DramaReviewSouth East

Pride and Prejudice – The Marlowe Theatre, Canterbury

Writer: Jane Austen

Adaptor: Simon Reade

Director: Deborah Bruce

Reviewer: Dan English


Jane Austen’s famous novel comes to life once more in this new production of Pride and Prejudice as the love story continues its UK tour.

Matthew Kelly and Felicity Montagu are the Bennets as Deborah Bruce’s production unravels the tribulations of their search for successful suitors to their daughters. It is the timeless classic as Mr Darcy (Benjamin Dilloway) attempts to charm Elizabeth (Tafline Steen), who struggles to overcome the blindness of her prejudice towards him. A tale that revolves around social classes and wealth over love, Reade’s adaptation of Austen’s work seeks to capture the essence of the novel and present it in a new way.

It is a continuous testament to Reade’s respect for Austen that so much of her original work is preserved in this script. That said, there are moments in this production where the lengthy scenes border on the tedious side and although one may argue it would ruin the plot to omit certain scenes, aspects of this production lend themselves much more to the page rather than the stage in this, just shy of three hours, performance.

Kelly and Montagu are a delight as the Bennets. Kelly’s long-suffering Mr Bennet is amusing throughout, particularly in his despair at his wife’s longing to play matchmaker for her daughter. Mr Bennet feels somewhat underused at times in this performance, which only enhances the enjoyment when he reappears. Montagu’s disparing Mrs Bennet is equally as amusing, with Montagu relying on her wealth of comedy experience to create a character as lovable as she is dreadful. The moments throughout when Mrs Bennet attempts to pair her daughters off with viable suitors often provide humorous moments, with the pair providing much of the comic relief.

Steen’s Elizabeth and Dilloway’s Darcy conjure an instant connection between the pair that lifts the relationship from the page to the stage. When the pair reconcile their differences, there are moments of real tenderness between the two, with their chemistry evoking strong audience reactions towards the climax. Dilloway does well to preserve Darcy’s snobbish demeanour and battles well against Steen’s fiercely fiery Elizabeth. Their exchanges are absorbing with both performers delivering the complex words of Austen effortlessly.

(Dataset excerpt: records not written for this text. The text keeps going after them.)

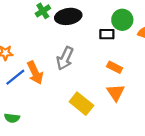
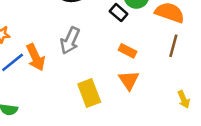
black rectangle: (107, 34) -> (119, 13), turned 40
yellow rectangle: (81, 104) -> (89, 93), turned 30

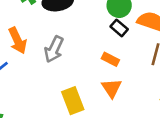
black rectangle: (119, 13) -> (119, 28), moved
orange arrow: (36, 57) -> (18, 40), moved

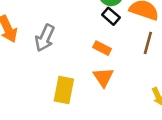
yellow rectangle: (73, 101) -> (64, 90), turned 32

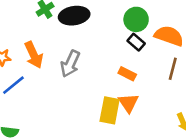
yellow rectangle: (64, 90) -> (110, 110), moved

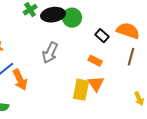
green circle: (136, 19) -> (72, 18), moved
orange arrow: (34, 55) -> (20, 80), moved

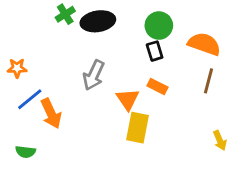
green circle: (72, 18) -> (159, 26), moved
black rectangle: (102, 36) -> (155, 51), moved, turned 32
orange triangle: (96, 84) -> (128, 99), moved

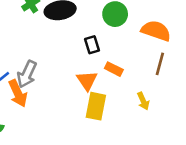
black rectangle: (155, 51) -> (92, 45), moved
gray arrow: (94, 75) -> (27, 74), moved
yellow arrow: (220, 140) -> (143, 101), moved

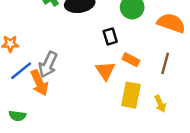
brown line: (160, 64) -> (165, 63), moved
yellow arrow: (143, 101) -> (160, 104), moved
yellow rectangle: (96, 106) -> (131, 95), moved

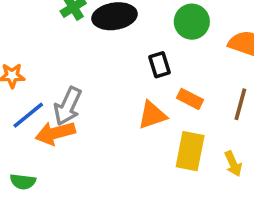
orange triangle: (105, 71) -> (152, 115), turned 45
orange arrow: (39, 83) -> (55, 133), turned 100

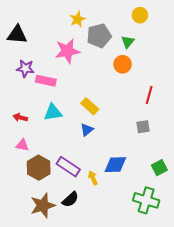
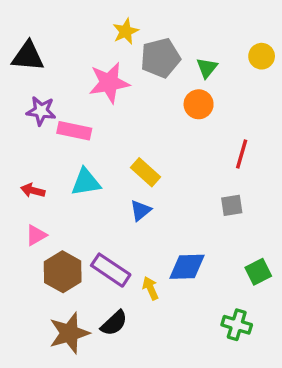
yellow circle: (140, 15) -> (262, 56), moved
pink triangle: (22, 145) -> (36, 235), turned -40
green cross: (146, 200) -> (237, 325), size x0.7

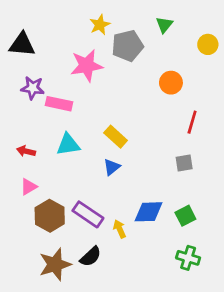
green triangle: (207, 68) -> (164, 25), moved
orange circle: (199, 104) -> (171, 83), moved
green square: (258, 272) -> (185, 216), moved

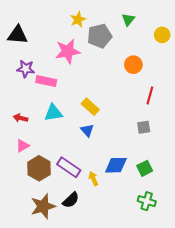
blue triangle: (112, 167) -> (87, 130), turned -32

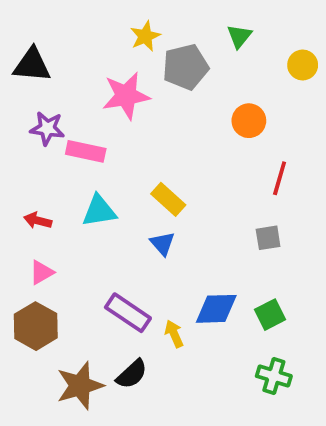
brown hexagon: (39, 168) -> (36, 326), moved

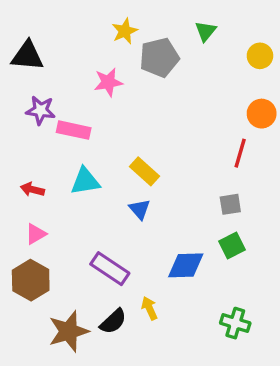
pink star: (126, 96) -> (108, 82), size x0.7
orange circle: (249, 121) -> (262, 114), moved
green square: (270, 315) -> (232, 246), moved
yellow arrow: (174, 334) -> (149, 308), moved

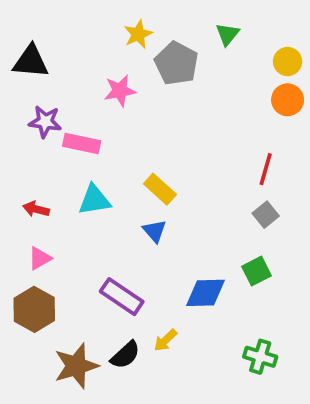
gray pentagon: (159, 57) -> (176, 63), turned -30
orange circle: (262, 114) -> (288, 100), moved
gray square: (230, 204) -> (266, 215), moved, turned -30
yellow arrow: (149, 308) -> (165, 340), turned -110

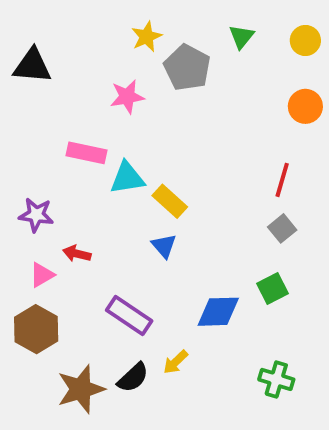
yellow circle: (288, 62) -> (305, 41), moved
purple star: (45, 122) -> (36, 215), moved
cyan triangle: (94, 200) -> (127, 178), moved
red arrow: (36, 209) -> (77, 254), moved

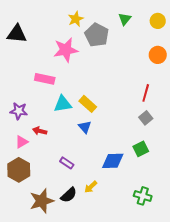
pink star: (127, 97) -> (66, 50), size x1.4
cyan triangle: (127, 178) -> (63, 104), moved
purple rectangle: (129, 316) -> (67, 163), size x0.6

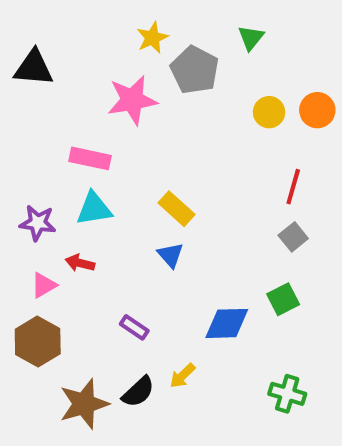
yellow circle: (158, 21) -> (269, 112), moved
cyan triangle: (63, 104) -> (94, 209), moved

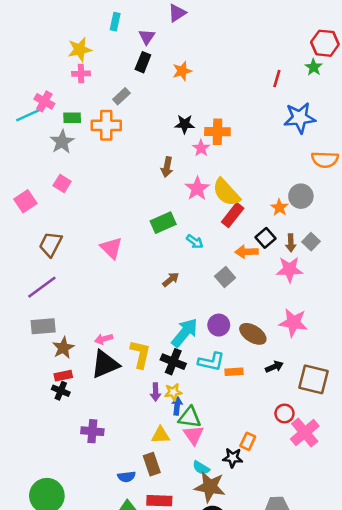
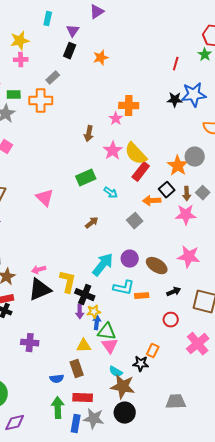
black star: (185, 124) -> (175, 100), moved
orange star: (279, 208) -> (178, 166), size x1.5
black cross: (173, 362) -> (85, 295), moved
red circle: (284, 414) -> (171, 320), moved

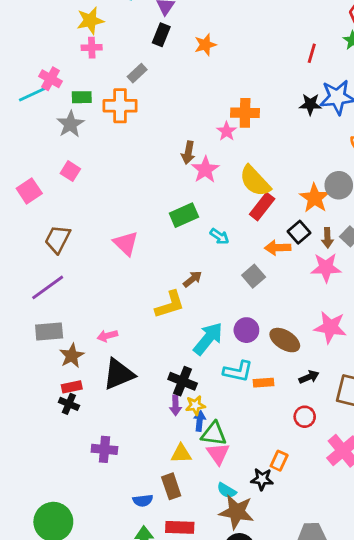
pink star: (113, 151) -> (205, 170), moved
pink arrow: (39, 270) -> (107, 336), moved
yellow L-shape: (68, 282) -> (170, 305), moved, turned 60

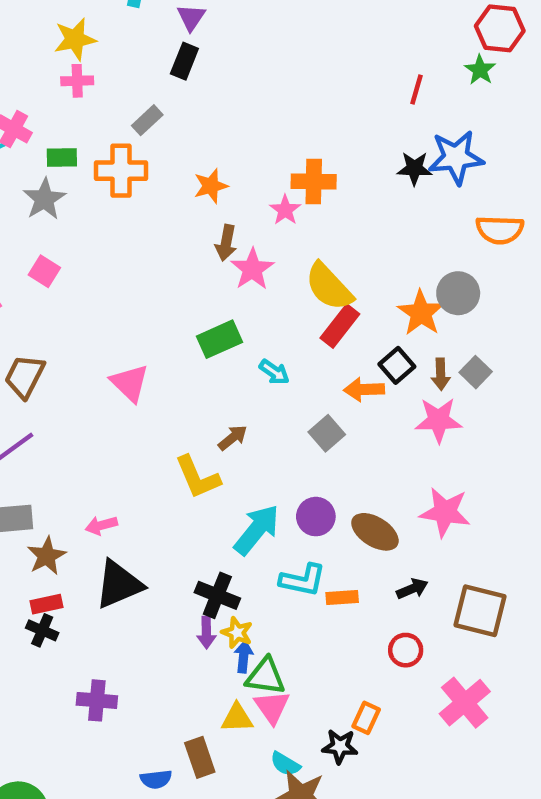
orange star: (205, 45) -> (211, 186), moved
yellow L-shape: (170, 305) -> (198, 477), turned 84
yellow star: (195, 405) -> (237, 633), turned 30
yellow triangle: (181, 454) -> (237, 718), moved

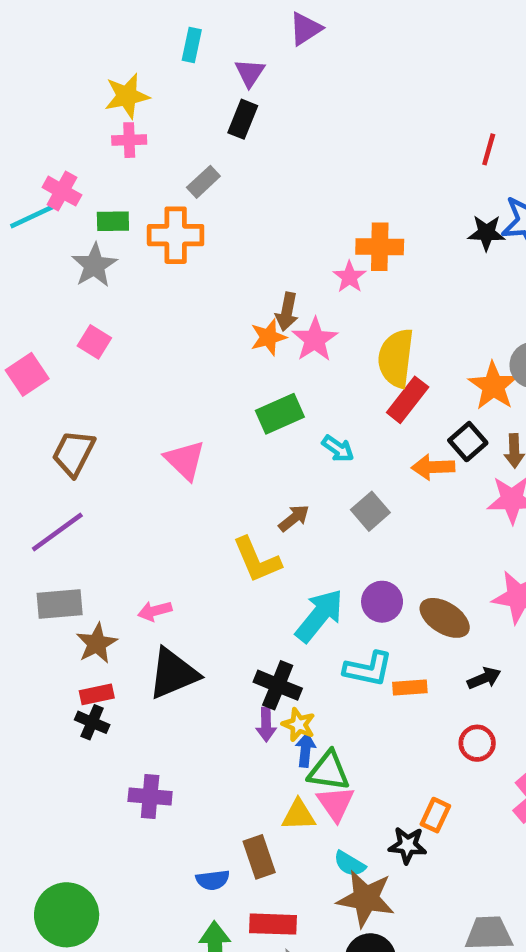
orange star: (211, 186) -> (268, 337), moved
yellow semicircle: (329, 287) -> (396, 358), turned 50
gray square: (327, 433) -> (370, 511), moved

Steven Meo’s Mr Collins is wonderfully silly, picking holes in the expected decorum of nineteenth-century men and using his physicality to create an absurdly funny character. But despite the waves of comedy, there are touching moments too, no more so than through downtrodden Mary Bennet, the ugly duckling of the Bennet sisters so beautifully performed by Leigh Quinn.

Max Jones’ set design creatively imagines the numerous lavish locations that dominate this production. The grandeur of the characters’ lives in encapsulated in his backdrop, centralised by a useful revolve that allows for swift switches between setting. A particular highlight of this is during a dinner scene at the Bennet’s, where the revolve allows for a perfect view of the various character reactions. Jones’ design takes into accord that this is a touring production, with simple gated backdrops allowing the spectator to imagine and immerse themselves in Austen’s brainchild. Previously performed in Regent’s Park as an open-air performance, the leafy projection goes someway to transporting the production back to its outdoors beginnings, with the revolve allowing for the theatre In the round experience.

Enhanced by a simple set and delivered by a superb cast, Pride and Prejudice encapsulates all that preserves Austen’s novel as a classic. There are moments which feel best left to the novel rather than the stage, but this is an accurate adaptation of a literary classic.